(Stored data begins)
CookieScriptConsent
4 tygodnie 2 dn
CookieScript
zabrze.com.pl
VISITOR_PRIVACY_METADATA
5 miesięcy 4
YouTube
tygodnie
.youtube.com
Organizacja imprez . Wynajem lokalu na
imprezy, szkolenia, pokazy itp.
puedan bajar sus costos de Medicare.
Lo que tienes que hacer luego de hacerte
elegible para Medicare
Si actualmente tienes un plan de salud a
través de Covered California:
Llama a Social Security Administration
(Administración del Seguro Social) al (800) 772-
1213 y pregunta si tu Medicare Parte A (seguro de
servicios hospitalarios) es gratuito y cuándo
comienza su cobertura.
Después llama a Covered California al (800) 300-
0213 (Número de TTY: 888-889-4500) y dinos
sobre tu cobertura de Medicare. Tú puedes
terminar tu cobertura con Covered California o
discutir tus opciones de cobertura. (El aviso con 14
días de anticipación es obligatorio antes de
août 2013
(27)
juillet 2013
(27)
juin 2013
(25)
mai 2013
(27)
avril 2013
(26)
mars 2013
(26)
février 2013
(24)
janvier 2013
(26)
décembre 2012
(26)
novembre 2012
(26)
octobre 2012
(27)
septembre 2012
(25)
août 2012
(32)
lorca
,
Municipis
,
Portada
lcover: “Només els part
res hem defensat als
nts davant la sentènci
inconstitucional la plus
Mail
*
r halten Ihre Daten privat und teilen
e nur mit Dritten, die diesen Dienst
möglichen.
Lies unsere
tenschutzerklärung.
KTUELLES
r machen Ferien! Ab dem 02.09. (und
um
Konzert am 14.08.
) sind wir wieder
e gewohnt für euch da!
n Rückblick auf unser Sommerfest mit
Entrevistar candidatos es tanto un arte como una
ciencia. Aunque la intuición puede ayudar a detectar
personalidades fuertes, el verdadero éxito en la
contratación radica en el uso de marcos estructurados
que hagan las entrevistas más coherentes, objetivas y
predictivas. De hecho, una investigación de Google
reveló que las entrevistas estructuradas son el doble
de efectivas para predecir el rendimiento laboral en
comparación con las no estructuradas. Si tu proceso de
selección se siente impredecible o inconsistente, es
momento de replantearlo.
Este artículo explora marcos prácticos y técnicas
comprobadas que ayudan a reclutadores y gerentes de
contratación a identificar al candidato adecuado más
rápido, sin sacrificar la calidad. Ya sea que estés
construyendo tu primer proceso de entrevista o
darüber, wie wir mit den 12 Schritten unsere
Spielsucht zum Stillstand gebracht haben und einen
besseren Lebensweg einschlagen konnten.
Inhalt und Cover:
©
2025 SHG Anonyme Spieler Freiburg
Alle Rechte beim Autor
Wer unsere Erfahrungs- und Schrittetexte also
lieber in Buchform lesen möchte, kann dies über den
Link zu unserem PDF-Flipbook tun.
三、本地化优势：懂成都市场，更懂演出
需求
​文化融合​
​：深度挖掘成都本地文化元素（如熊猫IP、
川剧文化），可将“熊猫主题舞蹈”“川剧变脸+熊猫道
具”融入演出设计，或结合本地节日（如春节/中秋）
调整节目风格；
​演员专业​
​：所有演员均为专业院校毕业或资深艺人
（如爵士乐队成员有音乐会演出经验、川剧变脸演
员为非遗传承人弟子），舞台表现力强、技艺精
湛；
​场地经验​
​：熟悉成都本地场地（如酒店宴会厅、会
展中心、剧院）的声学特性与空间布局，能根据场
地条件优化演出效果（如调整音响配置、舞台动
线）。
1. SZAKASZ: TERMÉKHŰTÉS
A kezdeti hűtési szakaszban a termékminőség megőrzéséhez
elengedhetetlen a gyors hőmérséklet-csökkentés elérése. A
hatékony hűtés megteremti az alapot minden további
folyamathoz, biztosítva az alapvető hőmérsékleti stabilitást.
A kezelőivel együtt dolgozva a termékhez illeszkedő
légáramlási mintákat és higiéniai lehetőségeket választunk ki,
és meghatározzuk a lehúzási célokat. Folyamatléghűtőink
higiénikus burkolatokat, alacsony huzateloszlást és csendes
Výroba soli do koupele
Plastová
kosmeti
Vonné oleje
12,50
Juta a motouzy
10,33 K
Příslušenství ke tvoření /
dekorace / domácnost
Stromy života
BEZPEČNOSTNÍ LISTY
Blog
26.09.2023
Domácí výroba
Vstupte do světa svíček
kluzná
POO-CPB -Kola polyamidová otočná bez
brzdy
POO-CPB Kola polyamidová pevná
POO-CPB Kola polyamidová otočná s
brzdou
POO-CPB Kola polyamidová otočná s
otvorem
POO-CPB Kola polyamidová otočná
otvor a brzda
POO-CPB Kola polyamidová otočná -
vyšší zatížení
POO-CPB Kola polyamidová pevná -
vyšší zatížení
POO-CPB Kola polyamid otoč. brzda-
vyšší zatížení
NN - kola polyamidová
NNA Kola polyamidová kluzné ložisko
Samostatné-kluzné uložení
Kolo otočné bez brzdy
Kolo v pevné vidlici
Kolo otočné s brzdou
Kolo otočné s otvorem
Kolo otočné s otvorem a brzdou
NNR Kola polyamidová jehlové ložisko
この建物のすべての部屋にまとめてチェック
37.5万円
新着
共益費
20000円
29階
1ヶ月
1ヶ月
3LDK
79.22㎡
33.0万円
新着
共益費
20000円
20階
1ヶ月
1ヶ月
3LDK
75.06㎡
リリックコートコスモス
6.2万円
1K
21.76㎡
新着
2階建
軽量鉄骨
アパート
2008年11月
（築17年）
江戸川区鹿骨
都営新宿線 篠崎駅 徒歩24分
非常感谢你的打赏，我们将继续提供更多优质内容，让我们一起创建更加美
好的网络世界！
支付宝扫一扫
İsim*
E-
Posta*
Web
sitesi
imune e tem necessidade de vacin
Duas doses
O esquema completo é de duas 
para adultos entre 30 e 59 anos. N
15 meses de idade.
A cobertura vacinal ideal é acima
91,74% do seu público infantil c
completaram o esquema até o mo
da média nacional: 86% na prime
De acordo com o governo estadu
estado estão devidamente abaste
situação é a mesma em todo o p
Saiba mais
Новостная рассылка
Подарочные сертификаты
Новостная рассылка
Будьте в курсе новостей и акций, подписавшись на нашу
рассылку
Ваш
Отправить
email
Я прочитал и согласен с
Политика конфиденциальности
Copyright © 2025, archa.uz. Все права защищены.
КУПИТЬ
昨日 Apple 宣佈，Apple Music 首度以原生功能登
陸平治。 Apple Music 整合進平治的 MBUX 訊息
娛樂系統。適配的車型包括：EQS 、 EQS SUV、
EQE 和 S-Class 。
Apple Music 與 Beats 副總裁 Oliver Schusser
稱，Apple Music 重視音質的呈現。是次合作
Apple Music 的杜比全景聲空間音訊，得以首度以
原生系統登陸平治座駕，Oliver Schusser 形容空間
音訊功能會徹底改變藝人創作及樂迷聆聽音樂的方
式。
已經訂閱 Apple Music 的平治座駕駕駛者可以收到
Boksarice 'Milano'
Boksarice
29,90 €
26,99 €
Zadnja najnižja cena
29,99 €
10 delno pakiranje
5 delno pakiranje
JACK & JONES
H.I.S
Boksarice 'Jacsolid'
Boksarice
(Stored data ends)
_To-do item:_ Reproduce every entry above word for word, keeping each line as it appears.

_Response for this exercise:_
CookieScriptConsent
4 tygodnie 2 dn
CookieScript
zabrze.com.pl
VISITOR_PRIVACY_METADATA
5 miesięcy 4
YouTube
tygodnie
.youtube.com
Organizacja imprez . Wynajem lokalu na
imprezy, szkolenia, pokazy itp.
puedan bajar sus costos de Medicare.
Lo que tienes que hacer luego de hacerte
elegible para Medicare
Si actualmente tienes un plan de salud a
través de Covered California:
Llama a Social Security Administration
(Administración del Seguro Social) al (800) 772-
1213 y pregunta si tu Medicare Parte A (seguro de
servicios hospitalarios) es gratuito y cuándo
comienza su cobertura.
Después llama a Covered California al (800) 300-
0213 (Número de TTY: 888-889-4500) y dinos
sobre tu cobertura de Medicare. Tú puedes
terminar tu cobertura con Covered California o
discutir tus opciones de cobertura. (El aviso con 14
días de anticipación es obligatorio antes de
août 2013
(27)
juillet 2013
(27)
juin 2013
(25)
mai 2013
(27)
avril 2013
(26)
mars 2013
(26)
février 2013
(24)
janvier 2013
(26)
décembre 2012
(26)
novembre 2012
(26)
octobre 2012
(27)
septembre 2012
(25)
août 2012
(32)
lorca
,
Municipis
,
Portada
lcover: “Només els part
res hem defensat als
nts davant la sentènci
inconstitucional la plus
Mail
*
r halten Ihre Daten privat und teilen
e nur mit Dritten, die diesen Dienst
möglichen.
Lies unsere
tenschutzerklärung.
KTUELLES
r machen Ferien! Ab dem 02.09. (und
um
Konzert am 14.08.
) sind wir wieder
e gewohnt für euch da!
n Rückblick auf unser Sommerfest mit
Entrevistar candidatos es tanto un arte como una
ciencia. Aunque la intuición puede ayudar a detectar
personalidades fuertes, el verdadero éxito en la
contratación radica en el uso de marcos estructurados
que hagan las entrevistas más coherentes, objetivas y
predictivas. De hecho, una investigación de Google
reveló que las entrevistas estructuradas son el doble
de efectivas para predecir el rendimiento laboral en
comparación con las no estructuradas. Si tu proceso de
selección se siente impredecible o inconsistente, es
momento de replantearlo.
Este artículo explora marcos prácticos y técnicas
comprobadas que ayudan a reclutadores y gerentes de
contratación a identificar al candidato adecuado más
rápido, sin sacrificar la calidad. Ya sea que estés
construyendo tu primer proceso de entrevista o
darüber, wie wir mit den 12 Schritten unsere
Spielsucht zum Stillstand gebracht haben und einen
besseren Lebensweg einschlagen konnten.
Inhalt und Cover:
©
2025 SHG Anonyme Spieler Freiburg
Alle Rechte beim Autor
Wer unsere Erfahrungs- und Schrittetexte also
lieber in Buchform lesen möchte, kann dies über den
Link zu unserem PDF-Flipbook tun.
三、本地化优势：懂成都市场，更懂演出
需求
​文化融合​
​：深度挖掘成都本地文化元素（如熊猫IP、
川剧文化），可将“熊猫主题舞蹈”“川剧变脸+熊猫道
具”融入演出设计，或结合本地节日（如春节/中秋）
调整节目风格；
​演员专业​
​：所有演员均为专业院校毕业或资深艺人
（如爵士乐队成员有音乐会演出经验、川剧变脸演
员为非遗传承人弟子），舞台表现力强、技艺精
湛；
​场地经验​
​：熟悉成都本地场地（如酒店宴会厅、会
展中心、剧院）的声学特性与空间布局，能根据场
地条件优化演出效果（如调整音响配置、舞台动
线）。
1. SZAKASZ: TERMÉKHŰTÉS
A kezdeti hűtési szakaszban a termékminőség megőrzéséhez
elengedhetetlen a gyors hőmérséklet-csökkentés elérése. A
hatékony hűtés megteremti az alapot minden további
folyamathoz, biztosítva az alapvető hőmérsékleti stabilitást.
A kezelőivel együtt dolgozva a termékhez illeszkedő
légáramlási mintákat és higiéniai lehetőségeket választunk ki,
és meghatározzuk a lehúzási célokat. Folyamatléghűtőink
higiénikus burkolatokat, alacsony huzateloszlást és csendes
Výroba soli do koupele
Plastová
kosmeti
Vonné oleje
12,50
Juta a motouzy
10,33 K
Příslušenství ke tvoření /
dekorace / domácnost
Stromy života
BEZPEČNOSTNÍ LISTY
Blog
26.09.2023
Domácí výroba
Vstupte do světa svíček
kluzná
POO-CPB -Kola polyamidová otočná bez
brzdy
POO-CPB Kola polyamidová pevná
POO-CPB Kola polyamidová otočná s
brzdou
POO-CPB Kola polyamidová otočná s
otvorem
POO-CPB Kola polyamidová otočná
otvor a brzda
POO-CPB Kola polyamidová otočná -
vyšší zatížení
POO-CPB Kola polyamidová pevná -
vyšší zatížení
POO-CPB Kola polyamid otoč. brzda-
vyšší zatížení
NN - kola polyamidová
NNA Kola polyamidová kluzné ložisko
Samostatné-kluzné uložení
Kolo otočné bez brzdy
Kolo v pevné vidlici
Kolo otočné s brzdou
Kolo otočné s otvorem
Kolo otočné s otvorem a brzdou
NNR Kola polyamidová jehlové ložisko
この建物のすべての部屋にまとめてチェック
37.5万円
新着
共益費
20000円
29階
1ヶ月
1ヶ月
3LDK
79.22㎡
33.0万円
新着
共益費
20000円
20階
1ヶ月
1ヶ月
3LDK
75.06㎡
リリックコートコスモス
6.2万円
1K
21.76㎡
新着
2階建
軽量鉄骨
アパート
2008年11月
（築17年）
江戸川区鹿骨
都営新宿線 篠崎駅 徒歩24分
非常感谢你的打赏，我们将继续提供更多优质内容，让我们一起创建更加美
好的网络世界！
支付宝扫一扫
İsim*
E-
Posta*
Web
sitesi
imune e tem necessidade de vacin
Duas doses
O esquema completo é de duas 
para adultos entre 30 e 59 anos. N
15 meses de idade.
A cobertura vacinal ideal é acima
91,74% do seu público infantil c
completaram o esquema até o mo
da média nacional: 86% na prime
De acordo com o governo estadu
estado estão devidamente abaste
situação é a mesma em todo o p
Saiba mais
Новостная рассылка
Подарочные сертификаты
Новостная рассылка
Будьте в курсе новостей и акций, подписавшись на нашу
рассылку
Ваш
Отправить
email
Я прочитал и согласен с
Политика конфиденциальности
Copyright © 2025, archa.uz. Все права защищены.
КУПИТЬ
昨日 Apple 宣佈，Apple Music 首度以原生功能登
陸平治。 Apple Music 整合進平治的 MBUX 訊息
娛樂系統。適配的車型包括：EQS 、 EQS SUV、
EQE 和 S-Class 。
Apple Music 與 Beats 副總裁 Oliver Schusser
稱，Apple Music 重視音質的呈現。是次合作
Apple Music 的杜比全景聲空間音訊，得以首度以
原生系統登陸平治座駕，Oliver Schusser 形容空間
音訊功能會徹底改變藝人創作及樂迷聆聽音樂的方
式。
已經訂閱 Apple Music 的平治座駕駕駛者可以收到
Boksarice 'Milano'
Boksarice
29,90 €
26,99 €
Zadnja najnižja cena
29,99 €
10 delno pakiranje
5 delno pakiranje
JACK & JONES
H.I.S
Boksarice 'Jacsolid'
Boksarice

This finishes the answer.